I'm impressed by the patience the folks trying to help you have shown!!! Some of them are plumbers.

Here's what a plumber will do...
...Pull the pipe out of the joint
...Primer the pipe that was pulled out.
...Primer the inside of the fitting
...After the primer dries (about 15 seconds unless you over-do it)
...Apply glue all around the the end of the pipe and at least 2-1/2 inches back. Make sure you completely coat all the way around since you will not be able to give the pipe a turn.
...Immediately push the pipe into the fitting as far as it will go. HOLD IT THERE for about 15-20 seconds. If you don't hold it, hydraulic action could cause the pipe to pull back out a bit.
...Don't disturb the pipe for about 2 hours. In other words, wait a while if you still plan to fool with the back of the drywall. You can still use your washer right away, it won't pose a problem but don't disturb the connection by bumping into it, etc.

══════

● **ACTIVITY**
Extend the pipe-gluing instructions, starting right after their final sentence.

══════

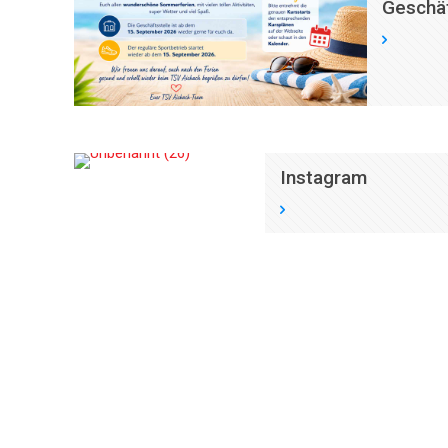
Geschäf
Instagram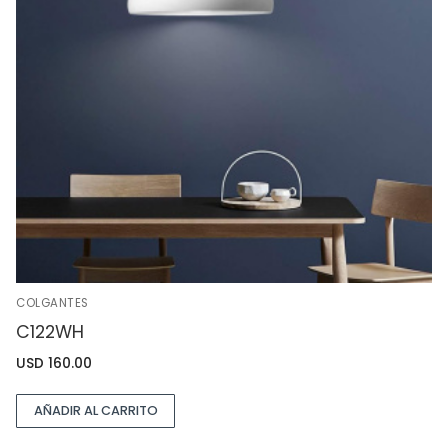
COLGANTES
C122WH
USD
160.00
AÑADIR AL CARRITO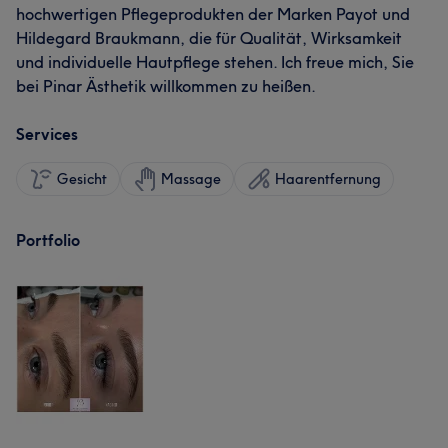
hochwertigen Pflegeprodukten der Marken Payot und
Hildegard Braukmann, die für Qualität, Wirksamkeit
und individuelle Hautpflege stehen. Ich freue mich, Sie
bei Pinar Ästhetik willkommen zu heißen.
Services
Gesicht
Massage
Haarentfernung
Portfolio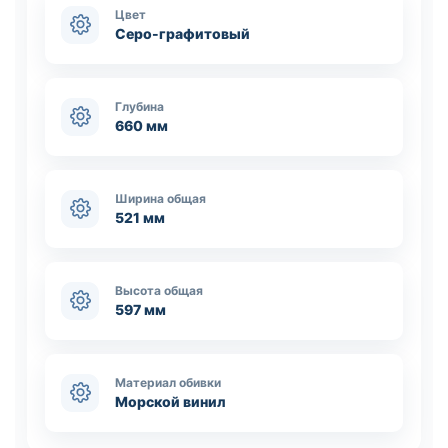
Цвет
Серо-графитовый
Глубина
660 мм
Ширина общая
521 мм
Высота общая
597 мм
Материал обивки
Морской винил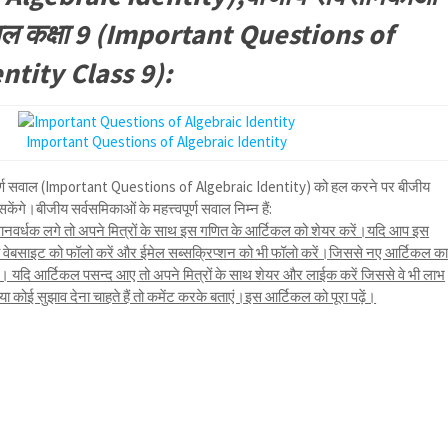
ण सवाल कक्षा 9 (Important Questions of
ntity Class 9):
Important Questions of Algebraic Identity
वपूर्ण सवाल (Important Questions of Algebraic Identity) को हल करने पर बीजीय
ंगे।बीजीय सर्वसमिकाओं के महत्त्वपूर्ण सवाल निम्न हैं:
नवर्धक लगे तो अपने मित्रों के साथ इस गणित के आर्टिकल को शेयर करें।यदि आप इस
तो वेबसाइट को फॉलो करें और ईमेल सब्सक्रिप्शन को भी फॉलो करें।जिससे नए आर्टिकल क
यदि आर्टिकल पसन्द आए तो अपने मित्रों के साथ शेयर और लाईक करें जिससे वे भी लाभ
कोई सुझाव देना चाहते हैं तो कमेंट करके बताएं।इस आर्टिकल को पूरा पढ़ें।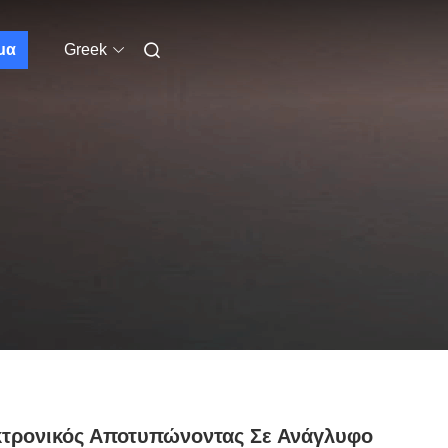
μα
Greek
τρονικός Αποτυπώνοντας Σε Ανάγλυφο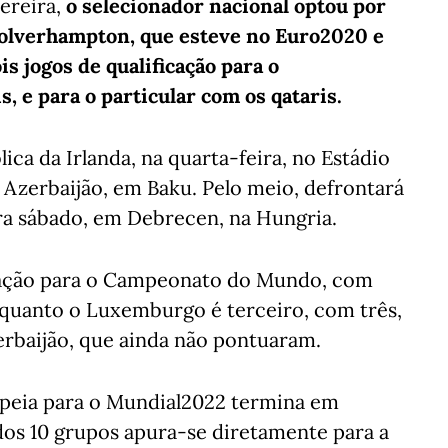
Pereira,
o selecionador nacional optou por
olverhampton, que esteve no Euro2020 e
is jogos de qualificação para o
, e para o particular com os qataris.
ca da Irlanda, na quarta-feira, no Estádio
o Azerbaijão, em Baku. Pelo meio, defrontará
ra sábado, em Debrecen, na Hungria.
icação para o Campeonato do Mundo, com
nquanto o Luxemburgo é terceiro, com três,
zerbaijão, que ainda não pontuaram.
ropeia para o Mundial2022 termina em
os 10 grupos apura-se diretamente para a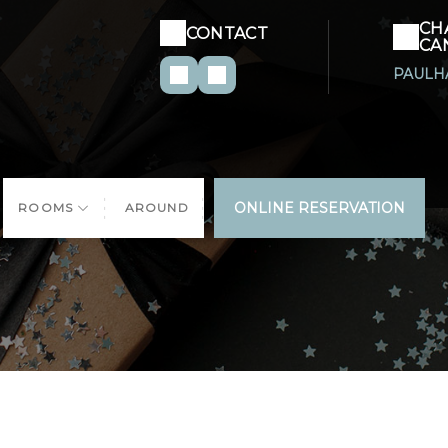
CH
CONTACT
CA
PAULH
ONLINE RESERVATION
ROOMS
AROUND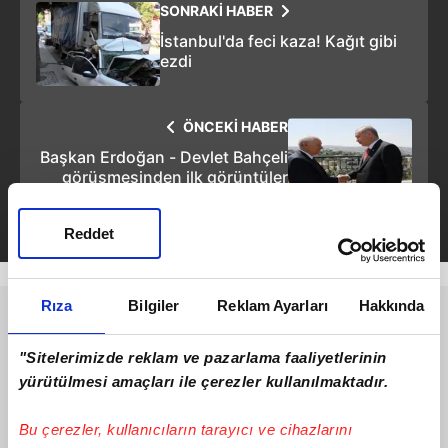
SONRAKİ HABER
İstanbul'da feci kaza! Kağıt gibi
ezdi
ÖNCEKİ HABER
Başkan Erdoğan - Devlet Bahçeli
görüşmesinden ilk görüntüler
Reddet
Rıza
Bilgiler
Reklam Ayarları
Hakkında
"Sitelerimizde reklam ve pazarlama faaliyetlerinin
yürütülmesi amaçları ile çerezler kullanılmaktadır.
Bu çerezler, kullanıcıların tarayıcı ve cihazlarını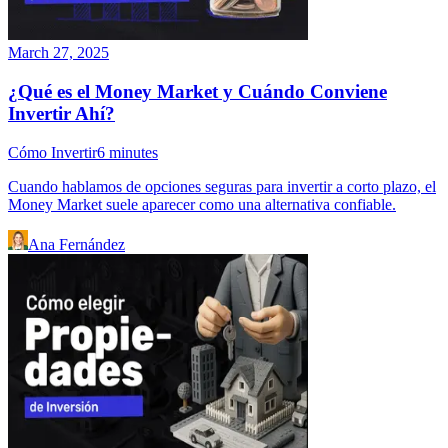
March 27, 2025
¿Qué es el Money Market y Cuándo Conviene
Invertir Ahí?
Cómo Invertir
6
minutes
Cuando hablamos de opciones seguras para invertir a corto plazo, el
Money Market suele aparecer como una alternativa confiable.
Ana Fernández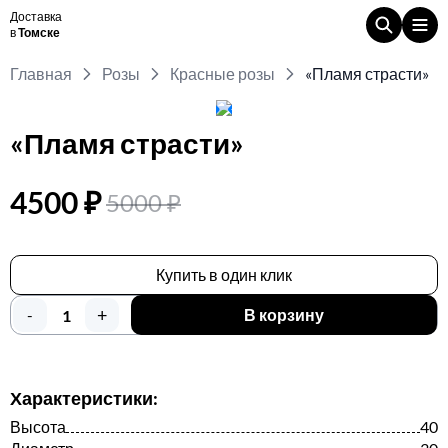
Доставка
в
Томске
Главная
Розы
Красные розы
«Пламя страсти»
«Пламя страсти»
4500 ₽
5000 ₽
Купить в один клик
+
-
В корзину
Характеристики:
Высота
40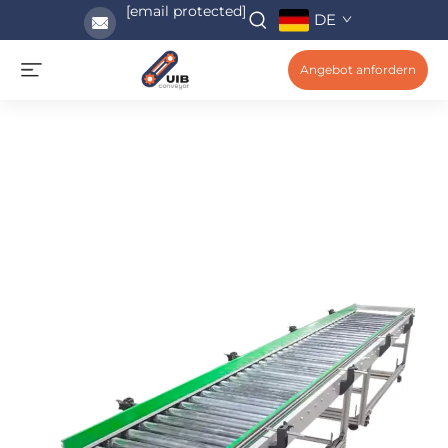
[email protected]
DE
Angebot anfordern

══════

● **RESULT OF THIS TASK**
The entire process would take a plumber about 1 minute to complete at a cost no less than around $75-$125 depending on where you live. You can do it for around 5-10 bucks for the primer and glue. It's almost the simplest plumbing job that can be made. If you can't do this (which I think you can) you need to call a plumber or at least get someone who is a bit handy to do it for you.

To the guys here who have been trying to help...yes, there are some trade details I didn't mention. I think in this case and the purpose the joint is used for, too much detail would cause too many non-pertinent questions?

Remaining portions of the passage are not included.